▶ PROBLEM TO WORK ON
Pictures in the records are to be excluded from an otherwise exact copy.

▶ SOURCE MATERIAL
——
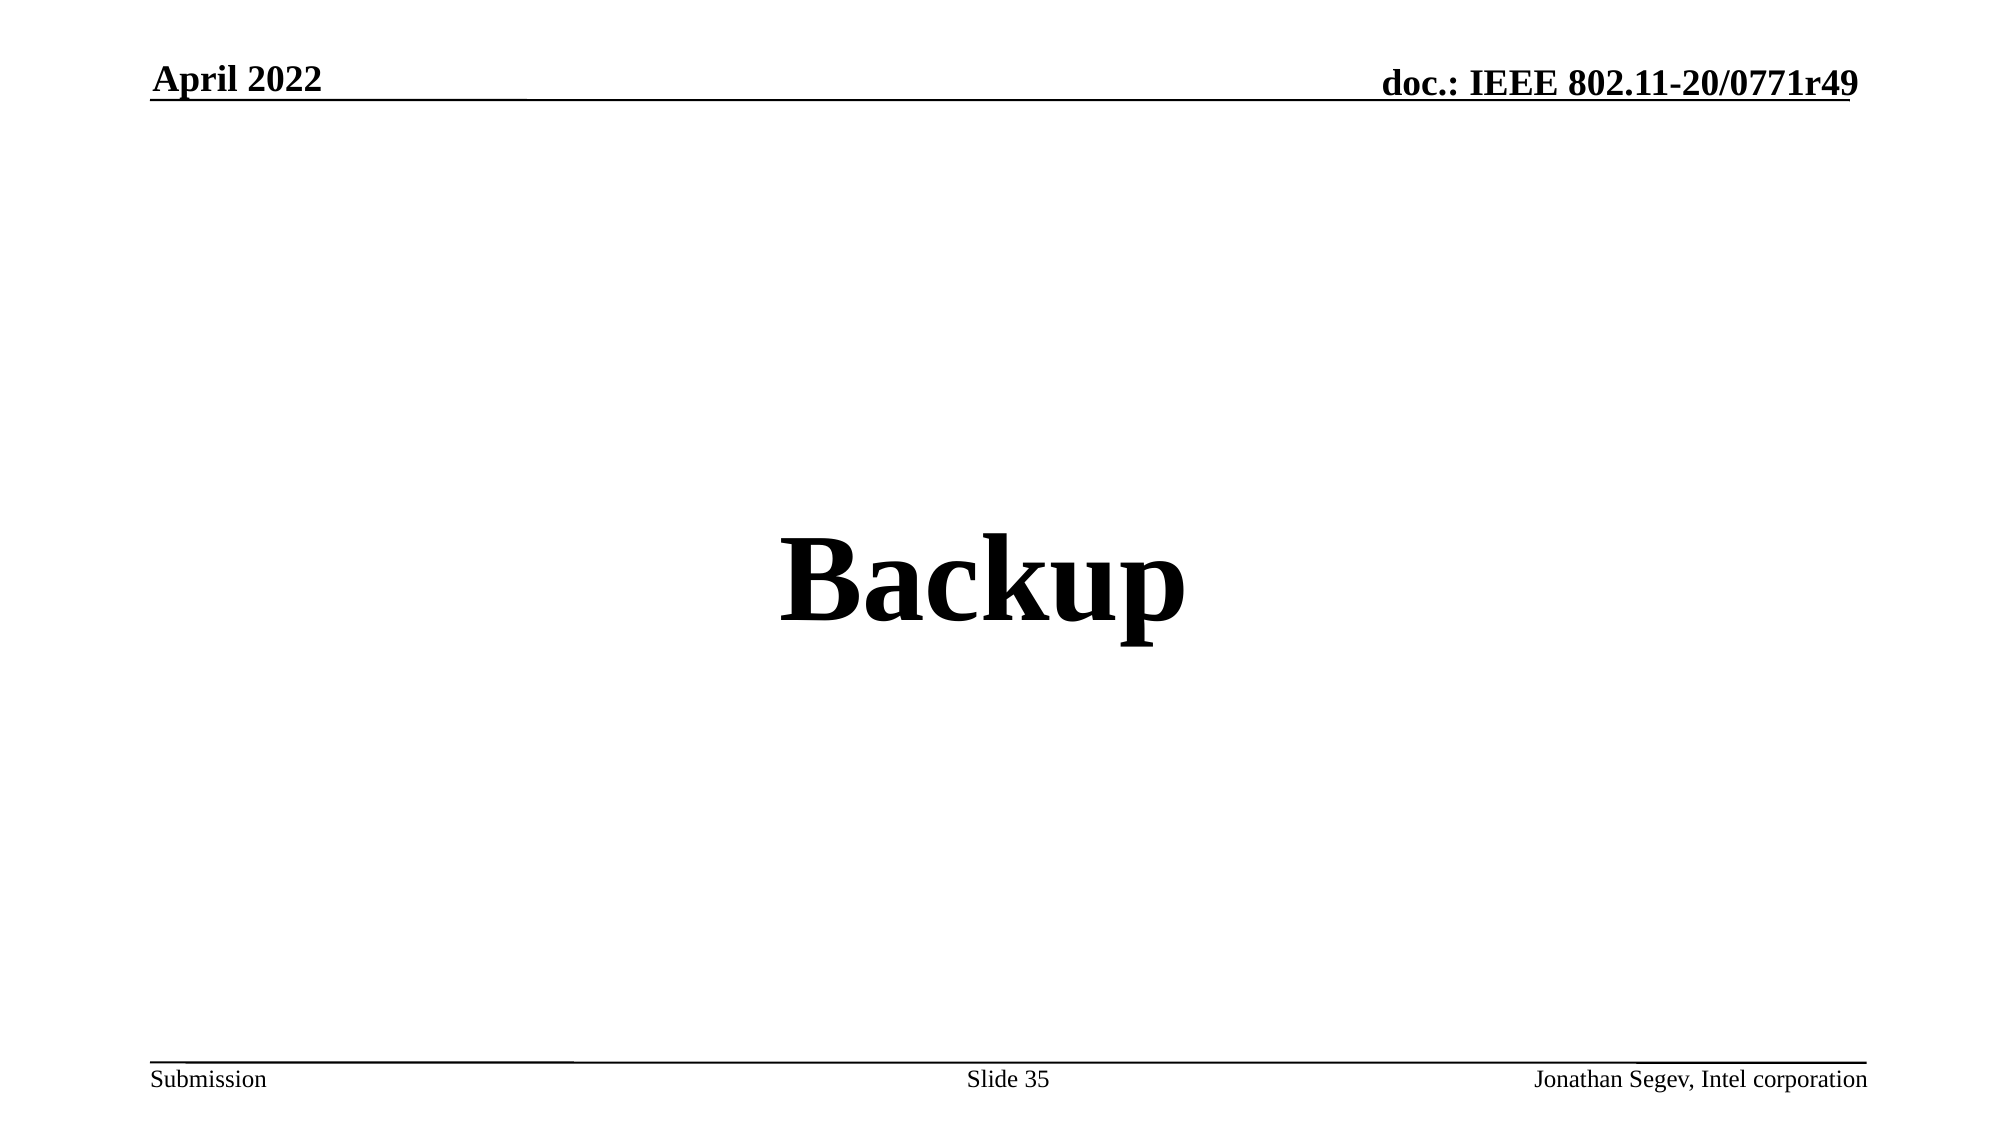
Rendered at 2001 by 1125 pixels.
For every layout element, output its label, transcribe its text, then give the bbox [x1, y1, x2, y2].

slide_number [152, 54, 563, 100]
list Backup [149, 324, 1850, 1000]
footer Jonathan Segev, Intel corporation [1171, 1061, 1869, 1093]
slide_number Slide 35 [950, 1061, 1067, 1123]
——
▶ EXERCISE SOLUTION
Rendered at 2001 by 1125 pixels.
For every layout element, output its label, transcribe its text, then give the bbox [x1, y1, x2, y2].

slide_number [152, 54, 563, 100]
list Backup [149, 324, 1850, 1000]
footer Jonathan Segev, Intel corporation [1171, 1061, 1869, 1093]
slide_number Slide 35 [950, 1061, 1067, 1123]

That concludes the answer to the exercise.